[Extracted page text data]
++++++

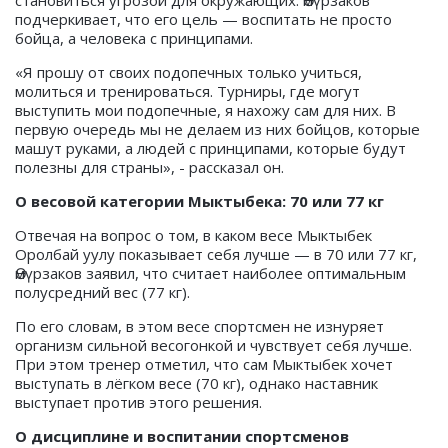
становиться угрозой для окружающих. Өмүрзаков
подчеркивает, что его цель — воспитать не просто
бойца, а человека с принципами.
«Я прошу от своих подопечных только учиться,
молиться и тренироваться. Турниры, где могут
выступить мои подопечные, я нахожу сам для них. В
первую очередь мы не делаем из них бойцов, которые
машут руками, а людей с принципами, которые будут
полезны для страны», - рассказал он.
О весовой категории Мыктыбека: 70 или 77 кг
Отвечая на вопрос о том, в каком весе Мыктыбек
Оролбай уулу показывает себя лучше — в 70 или 77 кг,
Өмүрзаков заявил, что считает наиболее оптимальным
полусредний вес (77 кг).
По его словам, в этом весе спортсмен не изнуряет
организм сильной весогонкой и чувствует себя лучше.
При этом тренер отметил, что сам Мыктыбек хочет
выступать в лёгком весе (70 кг), однако наставник
выступает против этого решения.
О дисциплине и воспитании спортсменов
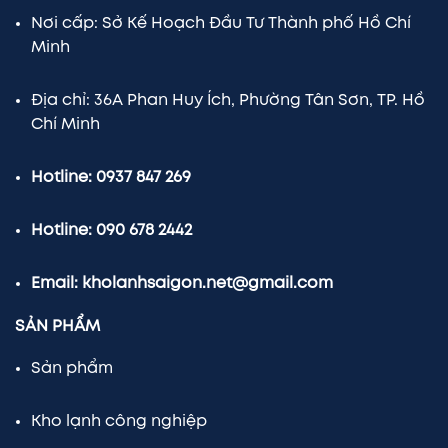
Nơi cấp: Sở Kế Hoạch Đầu Tư Thành phố Hồ Chí
Minh
Địa chỉ: 36A Phan Huy Ích, Phường Tân Sơn, TP. Hồ
Chí Minh
Hotline: 0937 847 269
Hotline: 090 678 2442
Email: kholanhsaigon.net@gmail.com
SẢN PHẨM
Sản phẩm
Kho lạnh công nghiệp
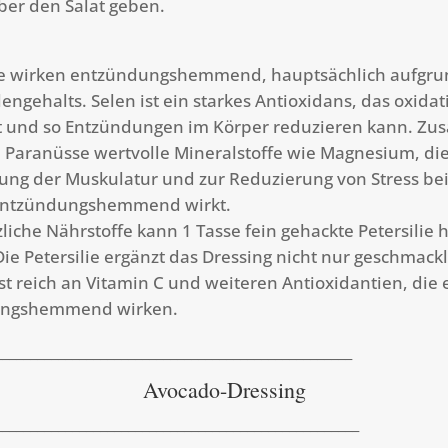
ber den Salat geben.
e wirken entzündungshemmend, hauptsächlich aufgrun
engehalts. Selen ist ein starkes Antioxidans, das oxidat
t und so Entzündungen im Körper reduzieren kann. Zusä
 Paranüsse wertvolle Mineralstoffe wie Magnesium, die
ng der Muskulatur und zur Reduzierung von Stress bei
 entzündungshemmend wirkt.
zliche Nährstoffe kann 1 Tasse fein gehackte Petersilie 
ie Petersilie ergänzt das Dressing nicht nur geschmackl
st reich an Vitamin C und weiteren Antioxidantien, die 
ungshemmend wirken.
___________________________________________________
Avocado-Dressing
____________________________________________________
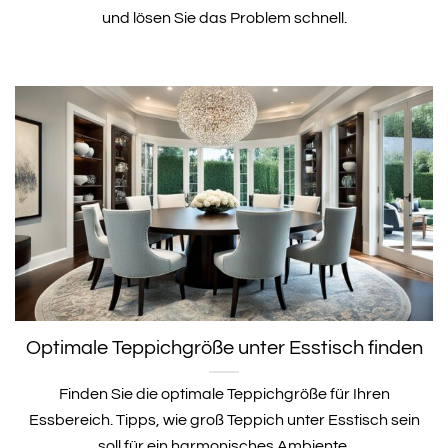
und lösen Sie das Problem schnell.
Optimale Teppichgröße unter Esstisch finden
Finden Sie die optimale Teppichgröße für Ihren
Essbereich. Tipps, wie groß Teppich unter Esstisch sein
soll für ein harmonisches Ambiente.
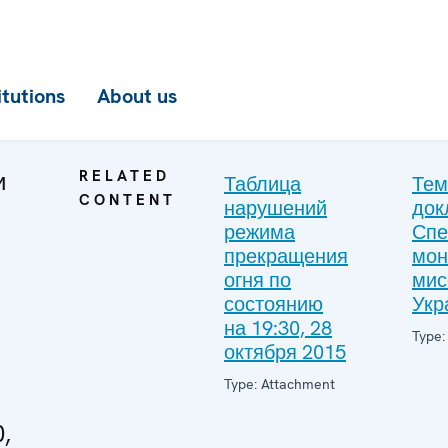
itutions
About us
и
RELATED
Таблица
Тем
CONTENT
нарушений
док
режима
Спе
прекращения
мон
огня по
мис
состоянию
Укр
на 19:30, 28
Type:
октября 2015
Type: Attachment
,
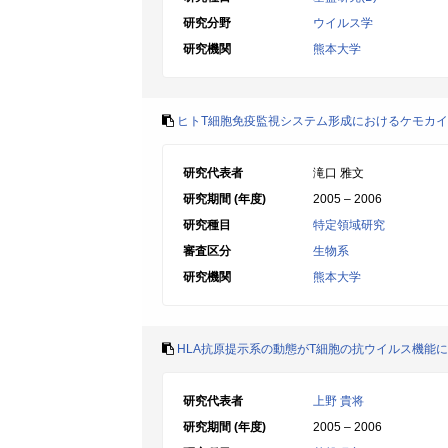
研究分野
ウイルス学
研究機関
熊本大学
ヒトT細胞免疫監視システム形成におけるケモカ
研究代表者
滝口 雅文
研究期間 (年度)
2005 – 2006
研究種目
特定領域研究
審査区分
生物系
研究機関
熊本大学
HLA抗原提示系の動態がT細胞の抗ウイルス機能
研究代表者
上野 貴将
研究期間 (年度)
2005 – 2006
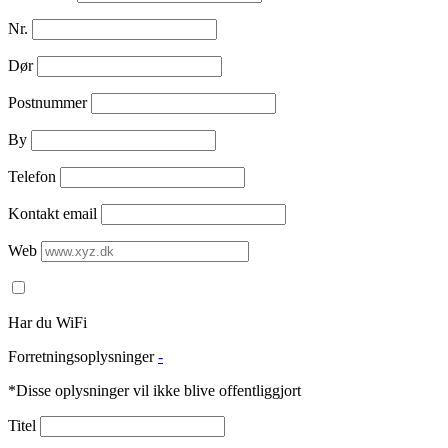
Nr.
Dør
Postnummer
By
Telefon
Kontakt email
Web
Har du WiFi
Forretningsoplysninger
-
*Disse oplysninger vil ikke blive offentliggjort
Titel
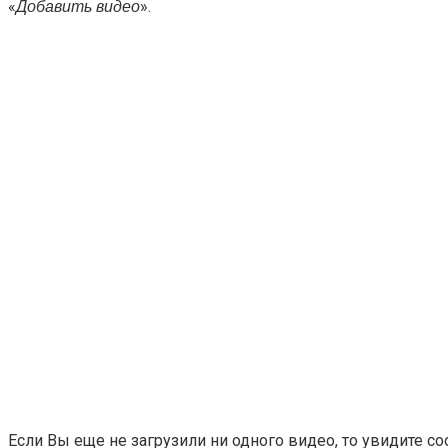
«
».
Добавить видео
Если Вы еще не загрузили ни одного видео, то увидите с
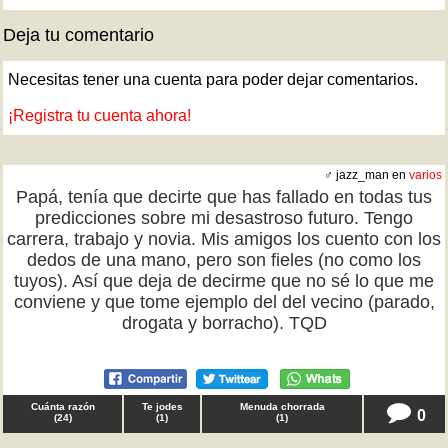
Deja tu comentario
Necesitas tener una cuenta para poder dejar comentarios.
¡Registra tu cuenta ahora!
♂ jazz_man en
varios
Papá, tenía que decirte que has fallado en todas tus
predicciones sobre mi desastroso futuro. Tengo
carrera, trabajo y novia. Mis amigos los cuento con los
dedos de una mano, pero son fieles (no como los
tuyos). Así que deja de decirme que no sé lo que me
conviene y que tome ejemplo del del vecino (parado,
drogata y borracho). TQD
Cuánta razón
Te jodes
Menuda chorrada
0
(
24
)
(
1
)
(
1
)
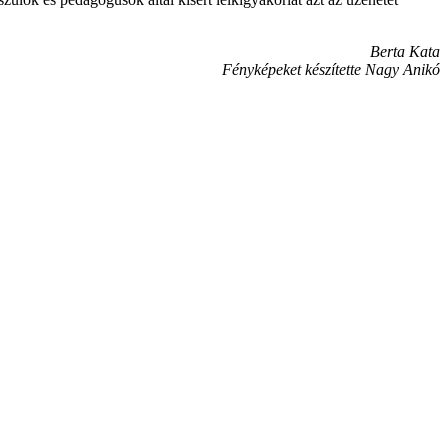
Berta Kata
Fényképeket készítette Nagy Anikó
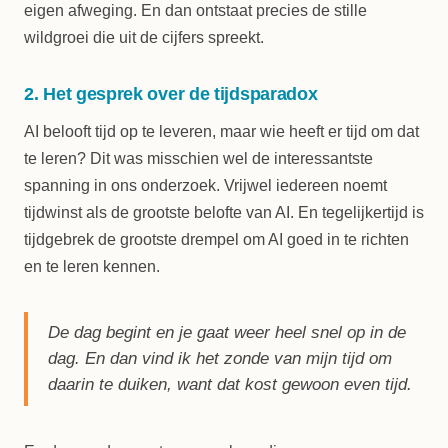
eigen afweging. En dan ontstaat precies de stille
wildgroei die uit de cijfers spreekt.
2. Het gesprek over de tijdsparadox
AI belooft tijd op te leveren, maar wie heeft er tijd om dat
te leren? Dit was misschien wel de interessantste
spanning in ons onderzoek. Vrijwel iedereen noemt
tijdwinst als de grootste belofte van AI. En tegelijkertijd is
tijdgebrek de grootste drempel om AI goed in te richten
en te leren kennen.
De dag begint en je gaat weer heel snel op in de
dag. En dan vind ik het zonde van mijn tijd om
daarin te duiken, want dat kost gewoon even tijd.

++++++

Filter the items above down to the lines that contain the word "Өмүрзаков". Copy each matching line in full.

становиться угрозой для окружающих. Өмүрзаков
Өмүрзаков заявил, что считает наиболее оптимальным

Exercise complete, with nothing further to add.